Return every record below exactly as written, but leave out the pictures.
----- THE DATA
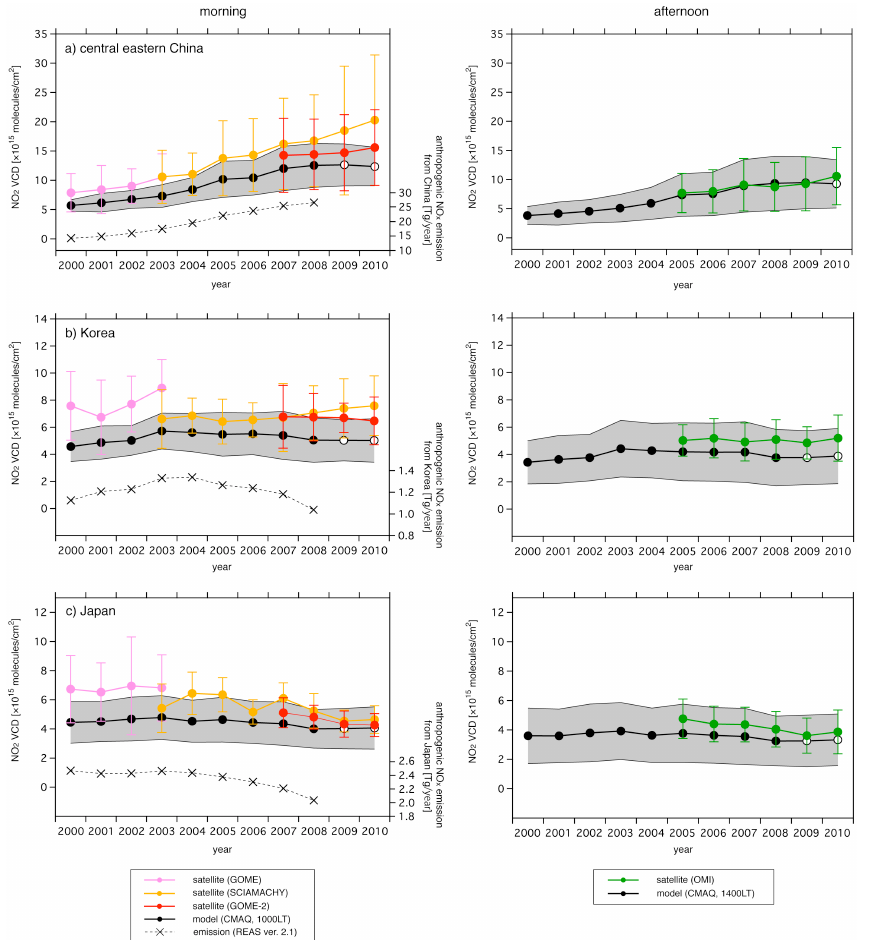
Fig. 5. Trend in annual mean tropospheric NO 2 VCD during the period 2000–2010 from multisatellite observations (GOME, SCIAMACHY, GOME-2, and OMI) and model results (open circles denote sensitivity simulations with anthropogenic emissions fixed at 2008 values) above (a) central eastern China (CEC), (b) Korea, and (c) Japan, in the (left) morning and (right) afternoon. Bars and shaded areas indicate one standard deviation.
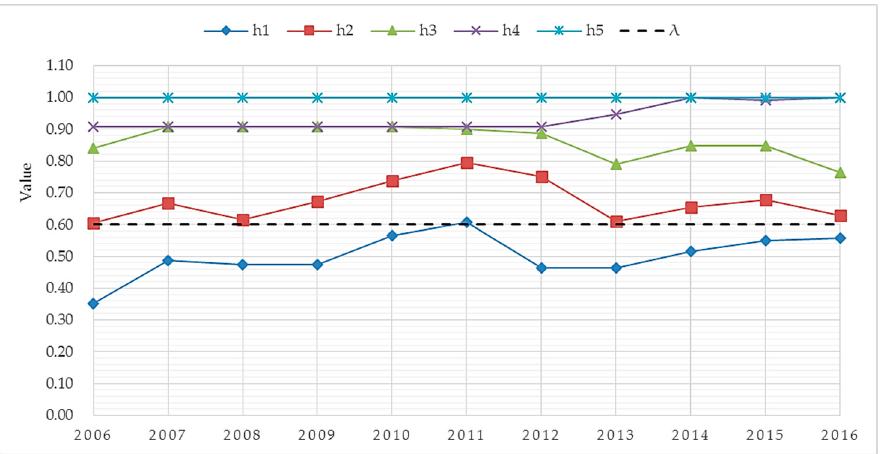
Figure 4. Cumulative connection degree trends for the pressure subsystem from 2006 to 2016.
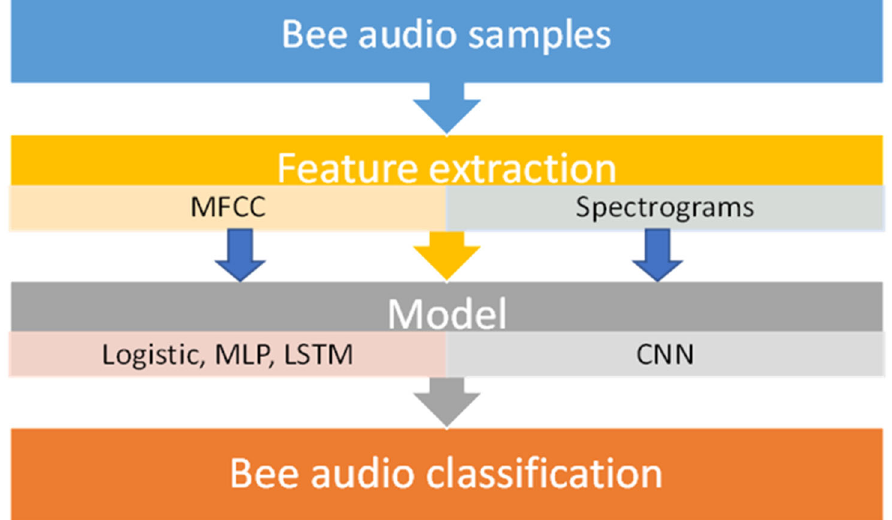
Figure 3. An overview of the classification pipeline.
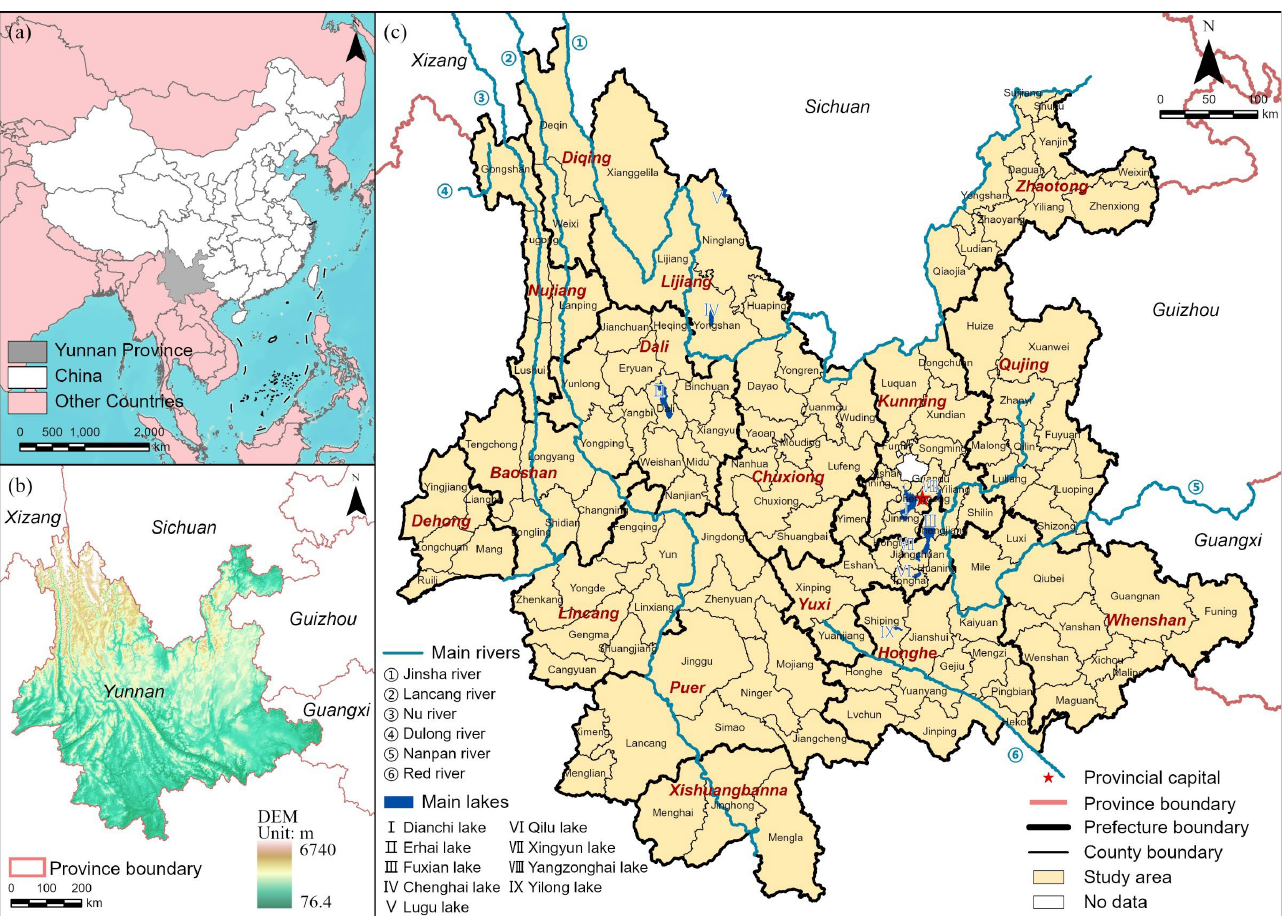
Figure 1. ( a ) The location of study area, ( b ) DEM, and ( c ) study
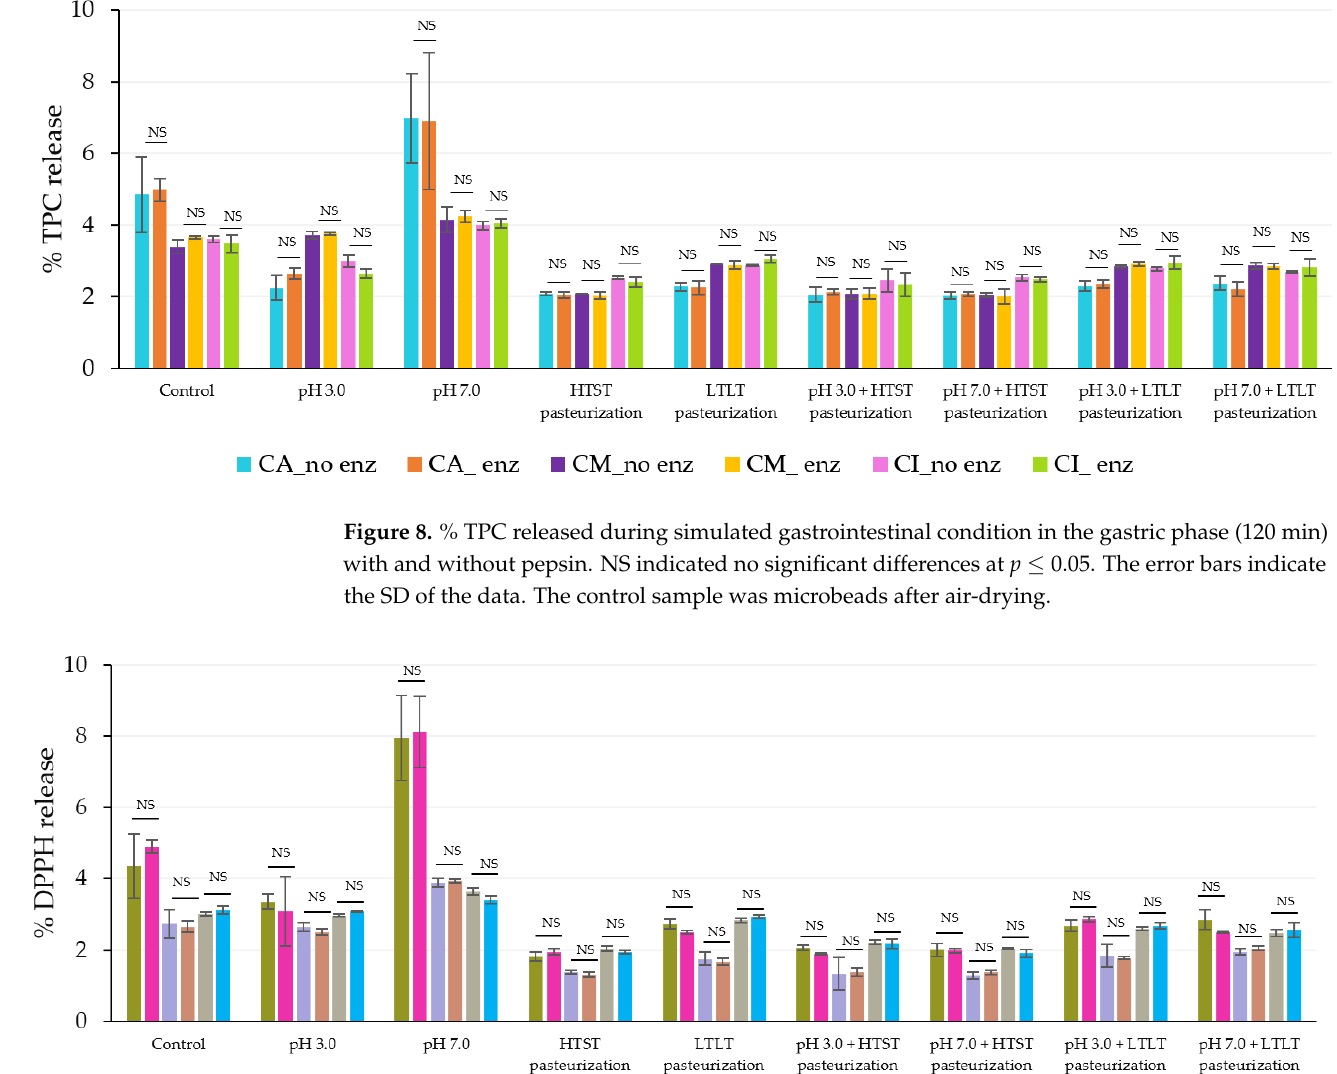
Figure 7. % DPPH released during simulated gastrointestinal conditions in the oral phase with and without salivary amylase. NS indicated no significant differences at p ≤ 0.05. The error bars indicate the SD of the data. The control sample was microbeads after air-drying.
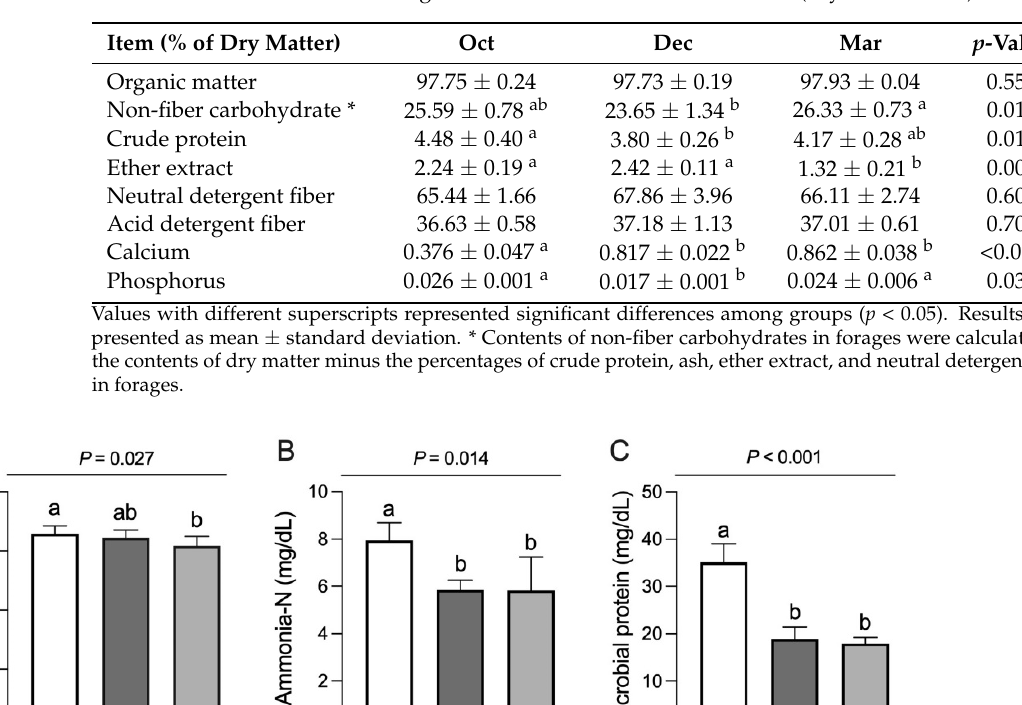
Table 1. Nutritional value of forages in different months of cold season (dry matter basis). Item (% of Dry Matter) Organic matter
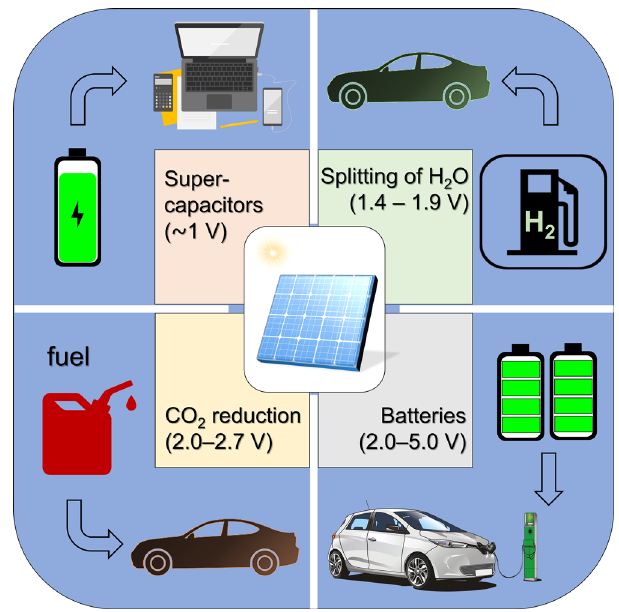
Fig. 9 Schematic illustration of PV-integrated energy storage systems and PV-cell-driven catalysis. Integrated PV and energy storage devices or catalysis systems. The overpotential windows required to drive different solar energy conversion and storage, particularly supercapacitors, water splitting, CO 2 reduction, are provided. It should be noted that the voltage outputs required to drive these systems vary depending on the performance of the electrode materials and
----------
_TASK RESPONSE_:
Fig. 5. Trend in annual mean tropospheric NO 2 VCD during the period 2000–2010 from multisatellite observations (GOME, SCIAMACHY, GOME-2, and OMI) and model results (open circles denote sensitivity simulations with anthropogenic emissions fixed at 2008 values) above (a) central eastern China (CEC), (b) Korea, and (c) Japan, in the (left) morning and (right) afternoon. Bars and shaded areas indicate one standard deviation.
Figure 4. Cumulative connection degree trends for the pressure subsystem from 2006 to 2016.
Figure 3. An overview of the classification pipeline.
Figure 1. ( a ) The location of study area, ( b ) DEM, and ( c ) study
Figure 7. % DPPH released during simulated gastrointestinal conditions in the oral phase with and without salivary amylase. NS indicated no significant differences at p ≤ 0.05. The error bars indicate the SD of the data. The control sample was microbeads after air-drying.
Table 1. Nutritional value of forages in different months of cold season (dry matter basis). Item (% of Dry Matter) Organic matter
Fig. 9 Schematic illustration of PV-integrated energy storage systems and PV-cell-driven catalysis. Integrated PV and energy storage devices or catalysis systems. The overpotential windows required to drive different solar energy conversion and storage, particularly supercapacitors, water splitting, CO 2 reduction, are provided. It should be noted that the voltage outputs required to drive these systems vary depending on the performance of the electrode materials and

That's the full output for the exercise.